Плавно сместился влево, дважды обернулся по кругу, устраиваясь поудобнее, и рухнул как подкошенный, укладываясь рядом. Вытянул лапы, умостил на них свою большую красивую голову и так сладко зажмурился, что Цзянь не удержался: потянулся и осторожно погладил кончиками пальцев от черного влажного носа — вверх по морде, по короткой колючей шерсти, по выступающему бугорку над глазом и твердому лбу. Волк, не открывая глаз, завозился, заерзал, двигаясь ближе, и бесцеремонно уложил голову на Цзянево пузо. Волку понравилось. Цзяню — тоже. Настолько, что он уцепился за мягкое плюшевое ухо раньше, чем успел подумать. Пару раз пропустил сквозь слабо сжатый кулак, поскреб в шерсти у основания и, уже чувствуя как тяжелеют веки, раздраженно поморщился, когда струящийся с неба холодный свет снова прилип к лицу.
— Тебе луна спать не мешает?
И уже окончательно отключаясь, выловил в голове тихое, умиротворенное "Теперь нет". Улыбнулся, покрепче сжал волчье ухо и закрыл глаза, думая только о том, как бы не забыть этот удивительный, самый лучший в его жизни сон.
...Луны теперь нет. Теперь солнце. Теперь — новый день. А внутри отчего-то вдруг так спокойно и тихо, будто на самом деле была и теплая шерсть под пальцами, и мокрый язык, и странные диалоги с ответами в голове — чужим, но таким знакомым хриплым голосом.
Цзянь, потянувшись, садится на кровати, трет рукой шею, улыбаясь.

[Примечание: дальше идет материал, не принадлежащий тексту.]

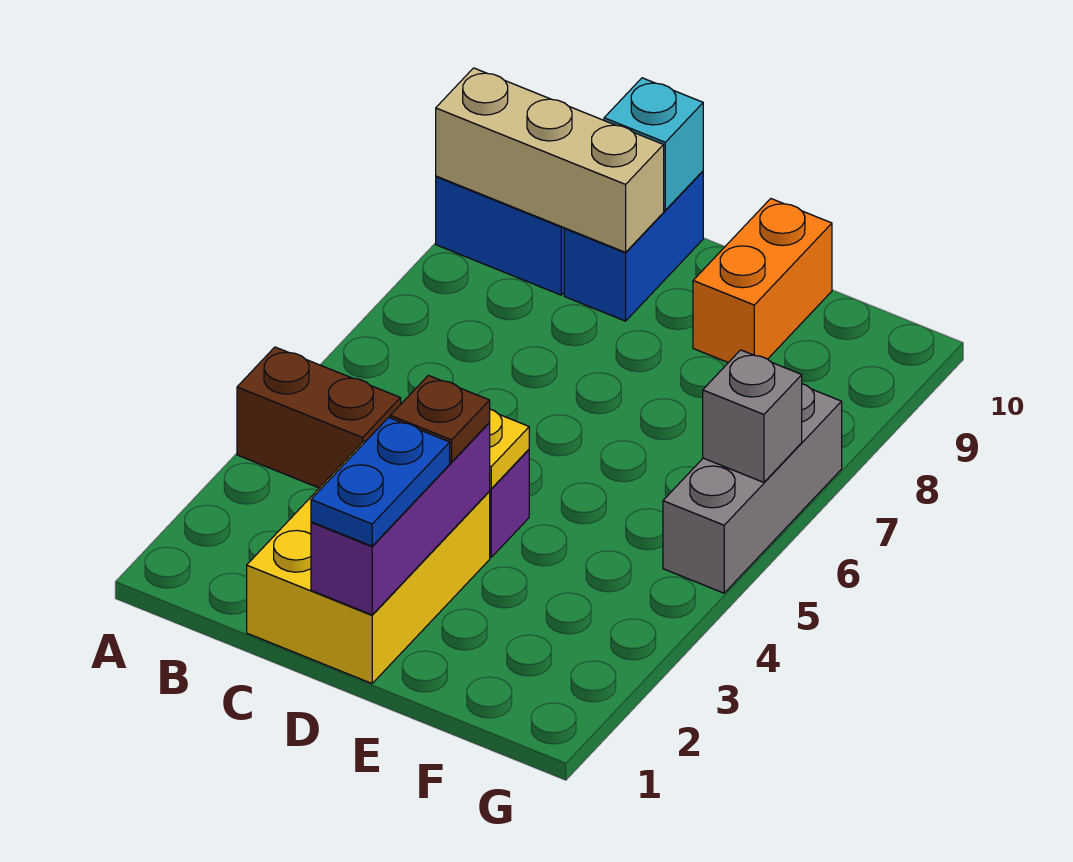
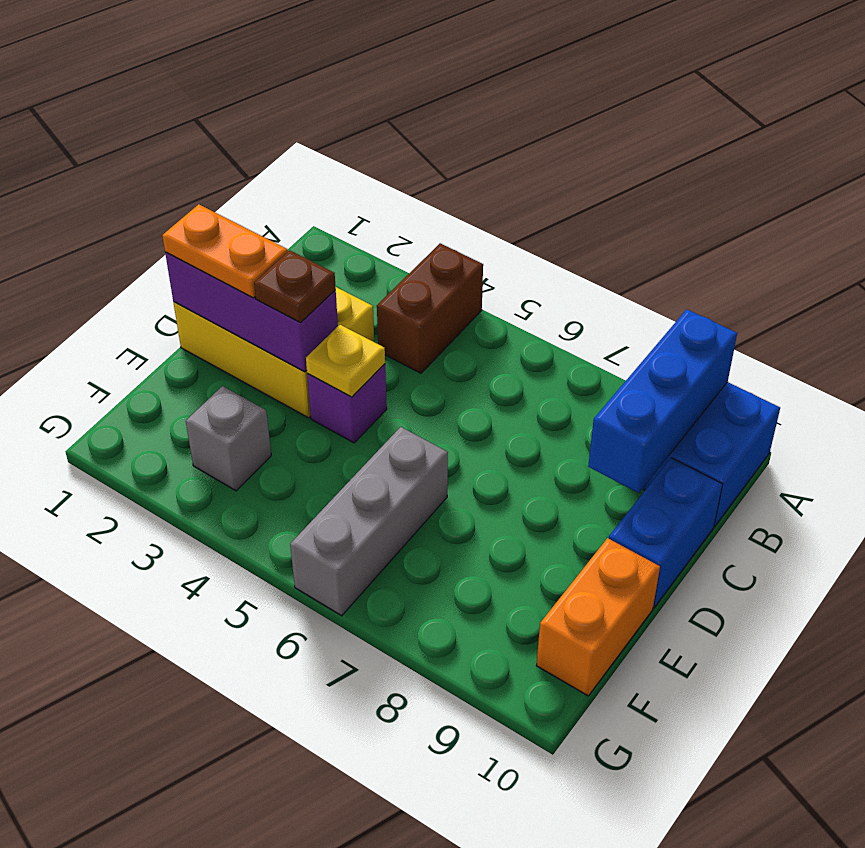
tan 1x3 brick [436,68,664,252] -> blue 1x3 brick [588,309,737,493]
blue 1x2 brick [564,171,703,321] -> blue 1x2 brick turned to [609,458,722,608]
cyan 1x1 brick [604,78,703,210] -> none
blue 1x2 plate [311,417,450,546] -> orange 1x2 plate [162,204,288,298]
orange 1x2 brick [693,199,832,363] -> orange 1x2 brick turned to [536,538,660,696]
grey 1x3 brick [663,384,842,593] -> grey 1x3 brick turned to [290,427,448,616]
grey 1x1 brick [703,350,802,482] -> grey 1x1 brick moved to [186,386,271,491]

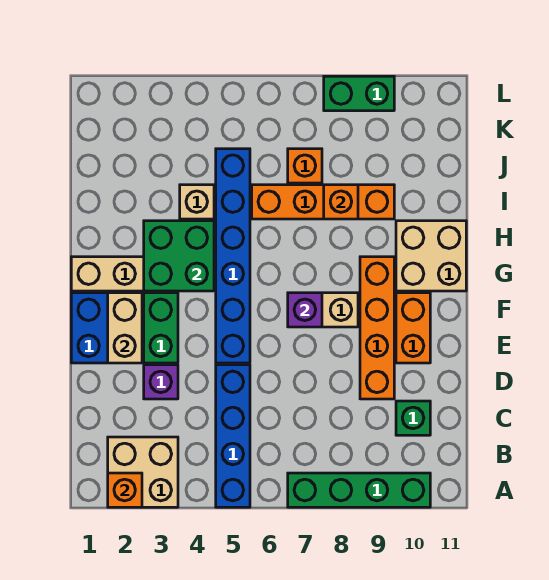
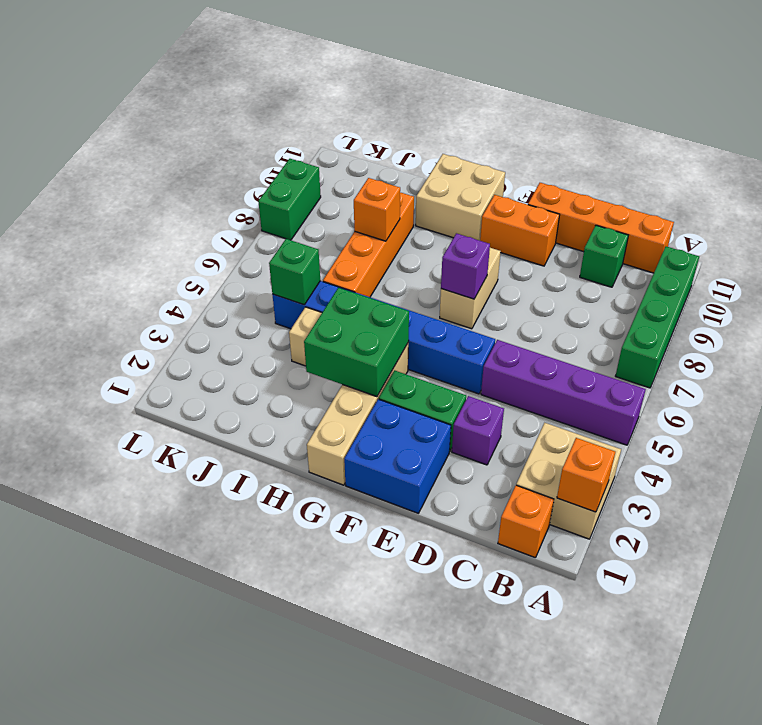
blue 1x4 brick [216,365,250,507] -> purple 1x4 brick [481,340,646,445]
orange 1x4 brick [360,257,394,399] -> orange 1x4 brick moved to [528,183,674,273]
tan 1x2 brick [108,293,142,363] -> none
none -> green 1x1 brick [269,239,320,305]
orange 1x1 brick [288,149,322,183] -> orange 1x1 brick moved to [498,485,554,558]

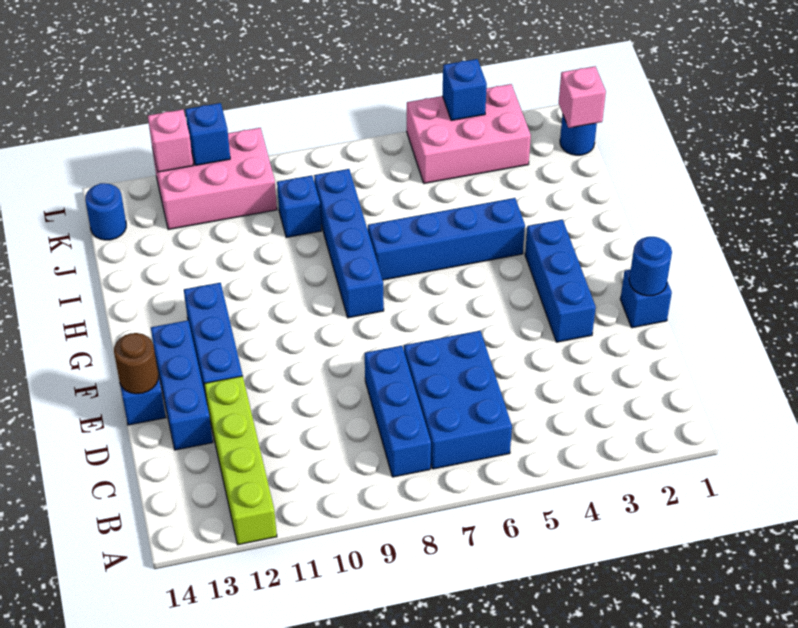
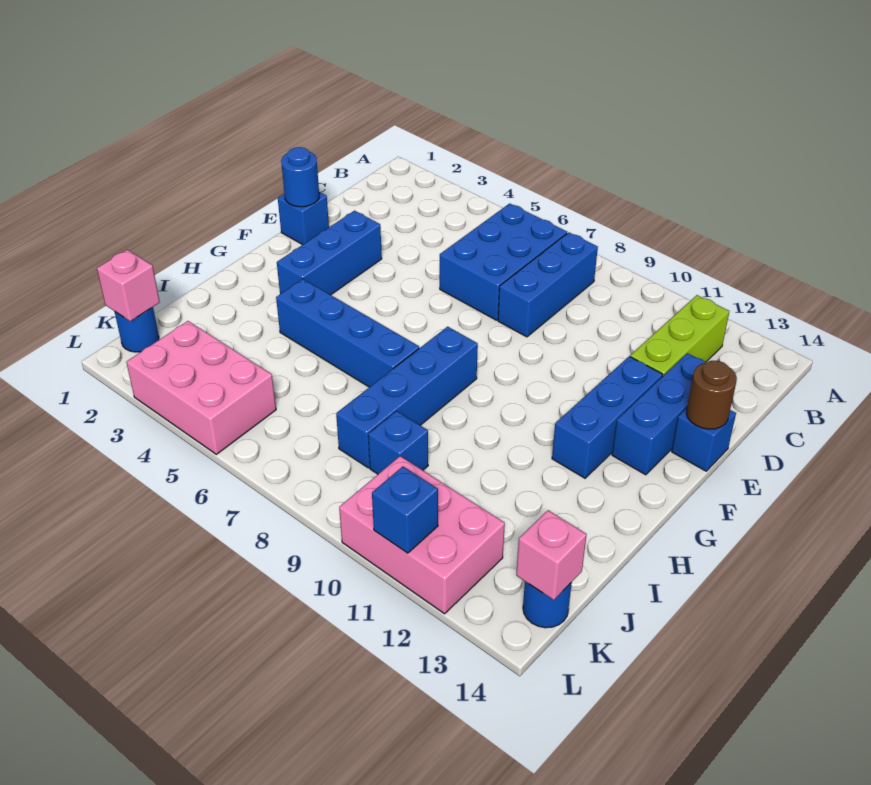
lime 1x4 brick [204,376,277,545] -> lime 1x3 brick [630,295,729,377]
blue 1x1 brick [443,59,487,121] -> none
pink 1x1 brick [148,110,193,172] -> pink 1x1 brick moved to [516,510,587,600]

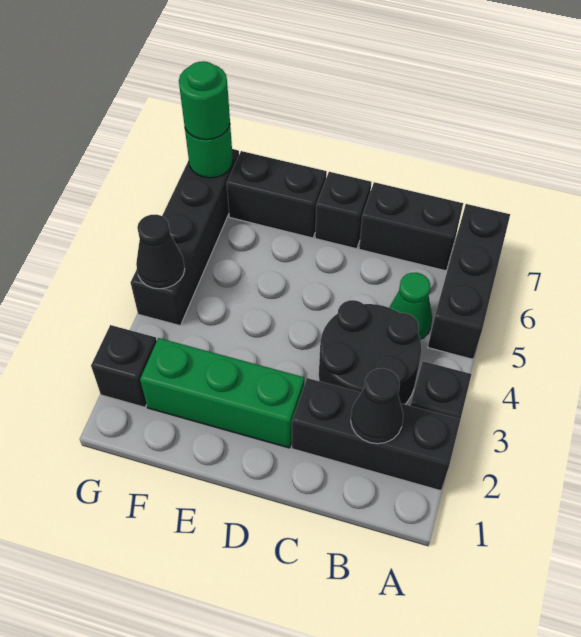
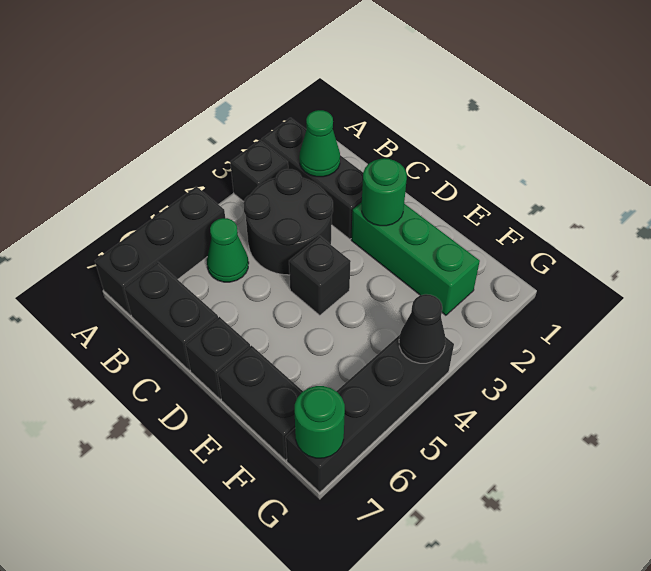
black 1x1 cone [351,368,403,444] -> green 1x1 cone [299,110,340,177]
black 1x1 brick [91,325,157,407] -> black 1x1 brick moved to [289,236,351,315]
green 1x1 round brick [179,61,230,140] -> green 1x1 round brick moved to [362,158,407,226]

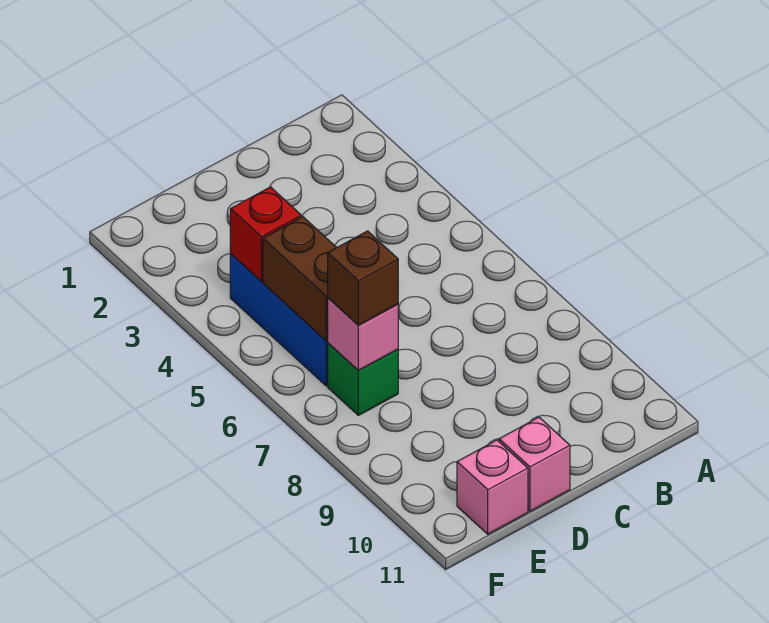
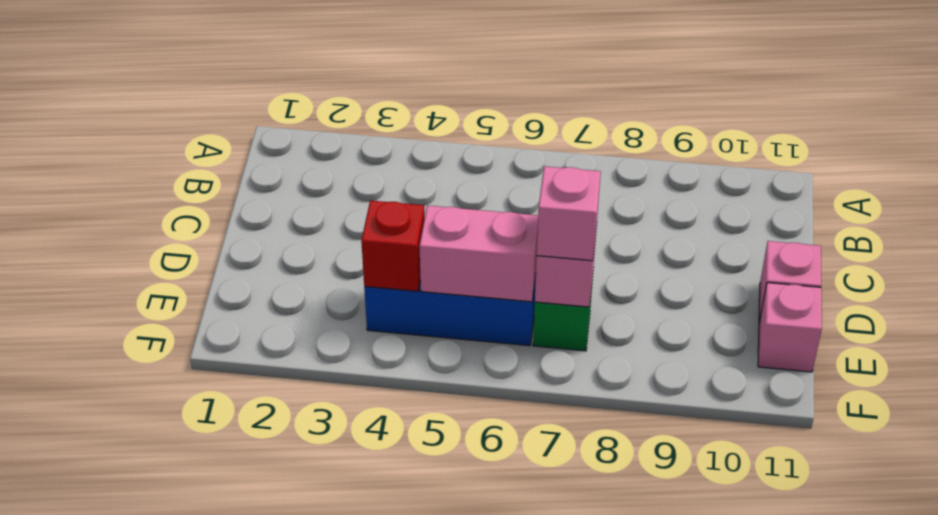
brown 1x2 brick [263,217,337,341] -> pink 1x2 brick [420,206,538,302]
brown 1x1 brick [328,231,398,325] -> pink 1x1 brick [537,166,601,261]

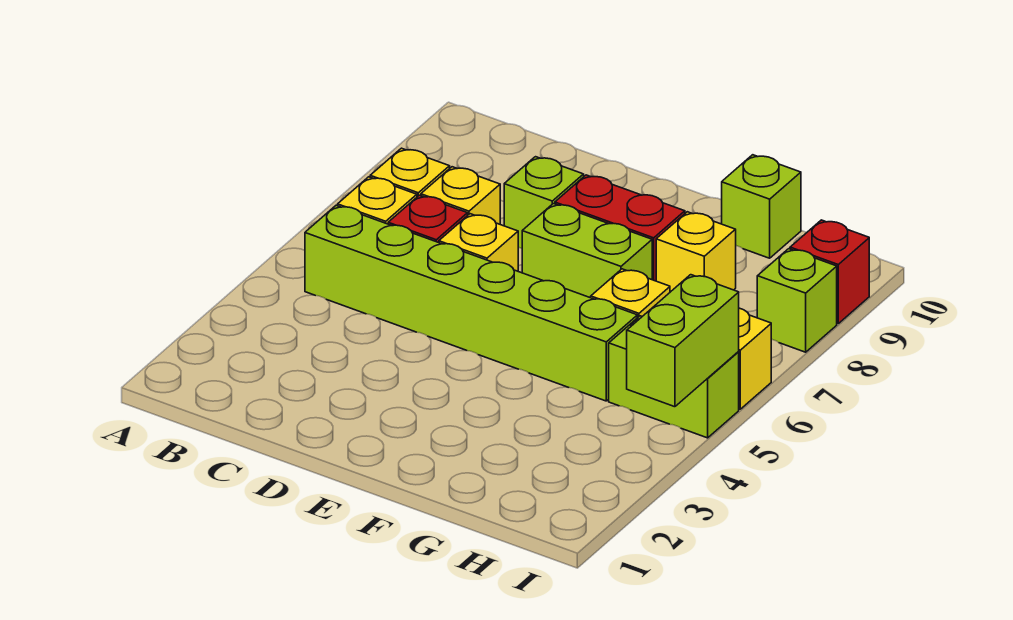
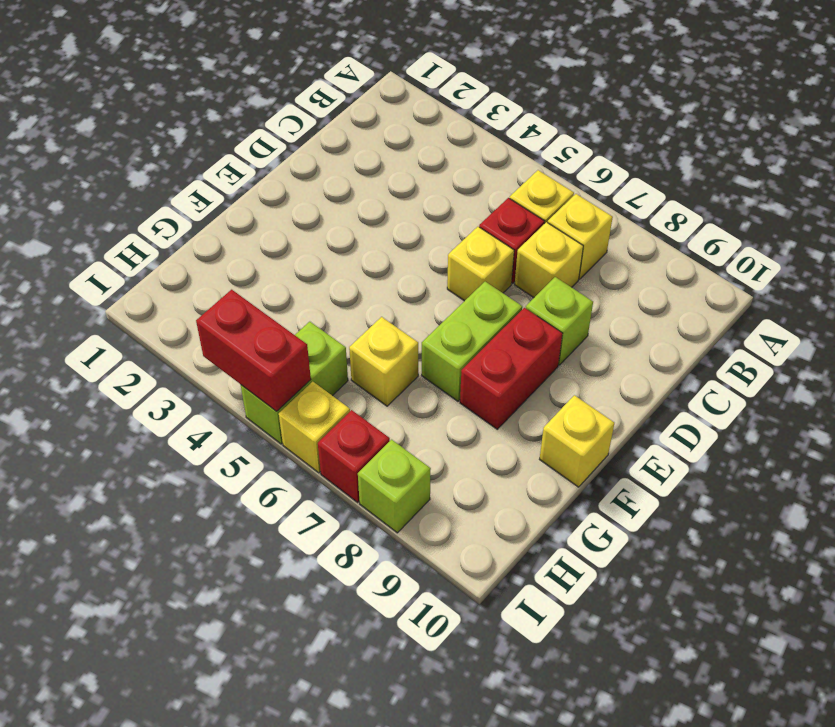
lime 1x6 brick [305,205,637,401] -> none
yellow 1x1 brick [656,212,736,292] -> yellow 1x1 brick moved to [539,395,614,487]
lime 1x1 brick [722,155,801,258] -> none
lime 1x2 brick [627,275,739,407] -> red 1x2 brick [196,290,311,411]
red 1x1 brick [790,220,869,324] -> red 1x1 brick moved to [318,410,390,502]

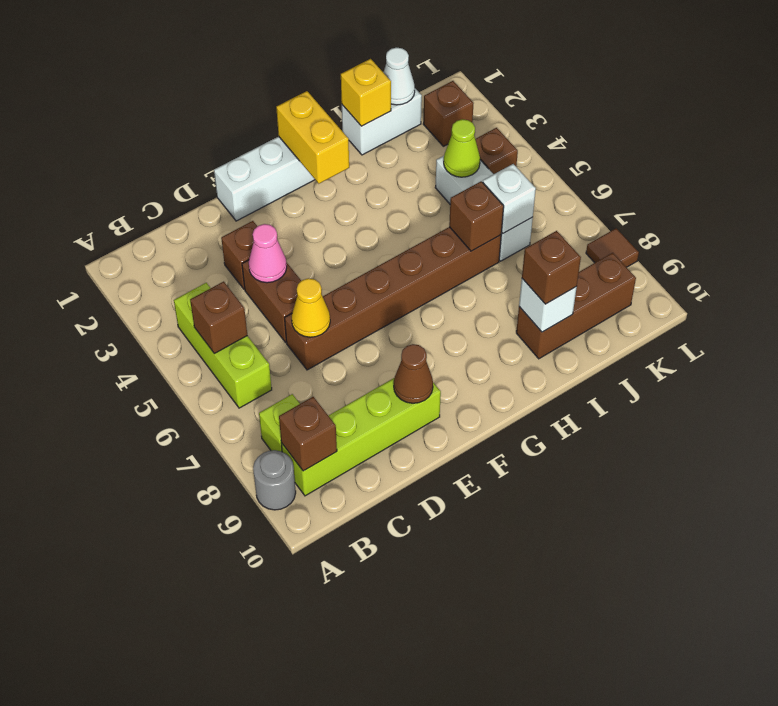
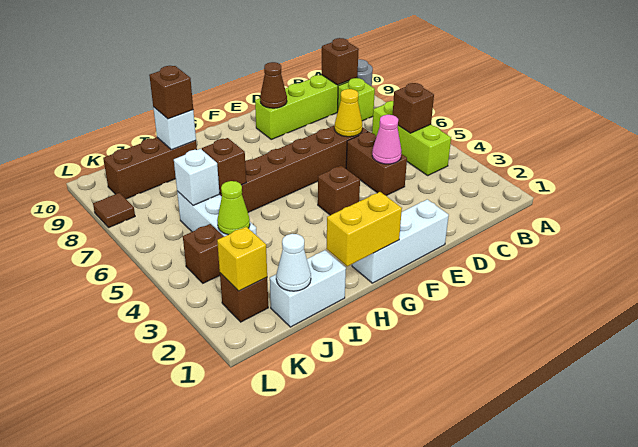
brown 1x1 brick [221,221,257,289] -> brown 1x1 brick moved to [318,166,360,215]
yellow 1x2 brick [276,91,349,184] -> yellow 1x2 brick turned to [326,192,402,266]
yellow 1x1 brick [341,59,391,126] -> yellow 1x1 brick moved to [217,227,267,291]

И так и замирает, приоткрыв рот и уставившись на покрывало, которое вечером не полностью откинул. Темно-серое, на котором отлично видно длинные белые шерстинки. Цзянь собирает их дрожащими пальцами, сжимает в кулаке и, нахмурившись, долго смотрит на солнце сквозь плотно прикрытые шторы.
Ночью лунный свет мешал спать. Ночью шторы были открыты. Ночью все было по-настоящему. Не приснилось. Реальность.
В дверь стучат совсем тихо, так, будто проверяют: проснулся ли, и если нет — будить не станут, оставят в покое, уйдут. Но Цзянь, не задумываясь, подскакивает с кровати и пулей пролетает по комнате.
— Доброе утро. — Би окидывает взглядом с головы до ног и, усмехнувшись, отворачивается в сторону коридора. — Позавтракаешь с нами?
Цзянь, не задумываясь отвечает:
— Да. Я... сейчас, — убирает за уши встрепанные волосы, сочно краснеет, поняв, что штанов на нем нет, только рубашка. Краснеет сильнее, когда вспоминает, чья эта рубашка.
Уносится в ванную и, плотно прикрыв за собой дверь, делает самое важное: прижимает ладонь к груди и слушает взбесившееся сердце. Это еще что такое? Это что за странные реакции? Это он сейчас, до того, как понял, что без штанов и смутился — это он обрадовался? Ему вот — обрадовался?
Цзянь, строго смотрит на свое отражение в зеркале и неодобрительно качает головой. Но в ладони все еще зажато несколько светлых волосков, собранных с кровати. И пусть оно все неправильно, но теперь уже вряд ли исправить получится: не выйдет бояться человека, который воспитал такого волка. Незачем его бояться.